When it has to do with stains on wooden worktops, it needs to be said that prevention is always better than cure. Nevertheless, in spite of the best prevention in place, stains can, and do happen. Although knowing the cause of the stain may assist in some instances, we have assumed for the purpose of this blog article your goal is to eliminate stains of a general nature.
It can be that the spots on your worktop are concentrated to the high traffic areas (ie. Places in which you work most often) or they might be general and widespread across all of the worktop. If the stains are general and widespread across all of the worktop, there’s little doubt that a full re-sand and re-finish will workout more effective and much more effective, both time and cost-wise.
Nevertheless, in the event that you simply have random spots here and there, then you need to be able to handle these and eliminate them efficiently without visiting the degree of a whole re-sand and re-finish. Generally speaking stains on worktops fall in to two groups: deep and surface . Most deep and surface stains are due to trapped moisture. Generally speaking if the blot is white, it is just on the surface, whether it is dark or black, it’s had an opportunity to penetrate deeper into the timber.
Surface stains may typically be removed by rubbing with a pad of very fine wire wool soaked in lemon oil to prevent damage. Just rub the stained surface with all the wool and the blot should vanish.

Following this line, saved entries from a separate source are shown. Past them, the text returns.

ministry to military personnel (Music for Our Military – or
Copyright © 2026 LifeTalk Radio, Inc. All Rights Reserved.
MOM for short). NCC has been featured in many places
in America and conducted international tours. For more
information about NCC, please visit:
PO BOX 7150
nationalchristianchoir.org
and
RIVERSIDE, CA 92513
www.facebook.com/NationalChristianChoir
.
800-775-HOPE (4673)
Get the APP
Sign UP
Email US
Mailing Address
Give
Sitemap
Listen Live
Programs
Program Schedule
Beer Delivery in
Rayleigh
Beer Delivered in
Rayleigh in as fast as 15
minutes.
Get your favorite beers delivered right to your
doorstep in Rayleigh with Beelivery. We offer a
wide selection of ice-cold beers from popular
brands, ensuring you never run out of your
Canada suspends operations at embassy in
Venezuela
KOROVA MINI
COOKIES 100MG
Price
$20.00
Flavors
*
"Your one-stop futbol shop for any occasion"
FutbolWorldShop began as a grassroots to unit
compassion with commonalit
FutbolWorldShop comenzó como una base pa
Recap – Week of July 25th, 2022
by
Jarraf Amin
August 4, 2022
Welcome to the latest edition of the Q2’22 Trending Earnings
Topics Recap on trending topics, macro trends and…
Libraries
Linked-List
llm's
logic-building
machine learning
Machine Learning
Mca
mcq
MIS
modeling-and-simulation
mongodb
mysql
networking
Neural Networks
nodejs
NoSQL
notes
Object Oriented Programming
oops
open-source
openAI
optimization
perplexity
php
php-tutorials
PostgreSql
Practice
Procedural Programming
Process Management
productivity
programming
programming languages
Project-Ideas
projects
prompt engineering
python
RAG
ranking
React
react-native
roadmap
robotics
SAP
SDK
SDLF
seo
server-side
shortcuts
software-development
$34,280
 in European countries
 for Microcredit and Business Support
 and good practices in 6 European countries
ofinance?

Here is a step-by-step guide of Everything you should do to deeper stains:
- Lightly sand off the finish on your worktop, constantly working in the direction of the grain. This will provide you access to the wood .
- Brush or blot bleach on the stained area. Although bleach products aren’t normally recommended on your completed worktop, they work well on stains. You may need to do this to remove the blot. If needs be, you can leave the bleach soaking into the stain overnight. If standard domestic bleach does not work then your worktop supplier will have the ability to give you commercial timber bleach that should do the trick (but make sure you follow the directions to the letter, such as neutralization). Really deep stains might need to be scraped away, but try to avoid this if possible.
- Once the stain has gone for the satisfaction, it is a case of cleaning the place thoroughly, letting it wash and completing your worktop with a fantastic quality, food-safe oil.
- When finishing your worktop, remember to work in layers, so it’s possible to build up to the same color you had earlier.